Es ist der Anfang. Das muss uns klar sein. Bevor ihr später sagt, ihr hättet nichts bemerkt. Drohungen sind der Pfad zu Tat. Wehret den Anfängen.

Doch das wollt ihr nicht wissen. Ihr seid im Widerstand. Opfer. Von Diktatur und Herrschaft.
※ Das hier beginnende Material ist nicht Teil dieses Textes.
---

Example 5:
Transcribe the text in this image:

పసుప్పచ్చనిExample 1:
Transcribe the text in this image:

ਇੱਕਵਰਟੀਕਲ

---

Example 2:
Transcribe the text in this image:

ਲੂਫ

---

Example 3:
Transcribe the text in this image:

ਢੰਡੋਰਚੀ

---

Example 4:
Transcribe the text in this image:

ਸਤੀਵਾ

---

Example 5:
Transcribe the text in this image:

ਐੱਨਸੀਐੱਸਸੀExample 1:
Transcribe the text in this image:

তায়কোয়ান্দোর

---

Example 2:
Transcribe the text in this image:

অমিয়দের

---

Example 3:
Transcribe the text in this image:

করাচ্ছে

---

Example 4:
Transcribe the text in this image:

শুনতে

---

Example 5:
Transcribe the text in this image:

Deutschland 2021. 31 Jahre nach dem Freiheitstag.

Wenn man Euch zum Gespräch bittet, dann bleibt ihr in der verqualmten Garage hocken.

Um später zu sagen: Mit uns redet ja keiner.
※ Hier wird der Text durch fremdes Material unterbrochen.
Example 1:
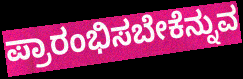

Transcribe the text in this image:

ಪ್ರಾರಂಭಿಸಬೇಕೆನ್ನುವ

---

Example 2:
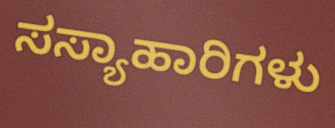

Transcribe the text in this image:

ಸಸ್ಯಾಹಾರಿಗಳು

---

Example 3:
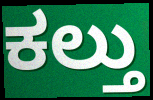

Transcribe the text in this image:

Wenn ihr teilnehmt, dann meist, um eure Thesen zu verbreiten. Nicht, um diese zu überprüfen. Wer Euch in Frage stellt, ist Feind. Verräter. Systemling. Oder ahnungslos. Denn sehend seid ja nur ihr. Dank der Netzwerke, Dank unprüfbarer Thesen von für Euch meist Wildfremden verbreitet. Dank einem Alleswissen, das ihr nun in Euch tragt. Seitdem man Euch sagte, alles wäre gelogen. Und die anderen sind schuld. Wer immer es sagte. Wen immer das meint.
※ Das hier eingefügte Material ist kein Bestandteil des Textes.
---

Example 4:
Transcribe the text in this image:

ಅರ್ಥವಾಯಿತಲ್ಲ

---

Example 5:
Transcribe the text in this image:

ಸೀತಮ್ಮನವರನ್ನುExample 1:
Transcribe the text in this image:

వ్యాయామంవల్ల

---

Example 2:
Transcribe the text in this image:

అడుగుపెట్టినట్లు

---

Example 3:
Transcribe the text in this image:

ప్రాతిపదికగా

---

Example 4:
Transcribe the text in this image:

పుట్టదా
Die da drüben. Die da oben. Die da zu uns kommen.

Ihr nicht.

IHR redet vom Demokratie und fordert Meinungsfreiheit. Und akzeptiert diese nur dann, wenn Euch passt, was gespielt wird.

Ihr leugnet Fakten, lehnt Veränderung ab. Und erwartet doch, dass alles besser wird. Und das sich Probleme dadurch lösen lassen, indem man sie ignoriert. Oder jene niederbrüllt, die diese benennen. Ihr beklagt das Sterben der Gesellschaft und bringt doch selbst meist nichts ein.

Alle müssen für Euch machen. Ihr selber müsst nichts. Ihr dürft nur.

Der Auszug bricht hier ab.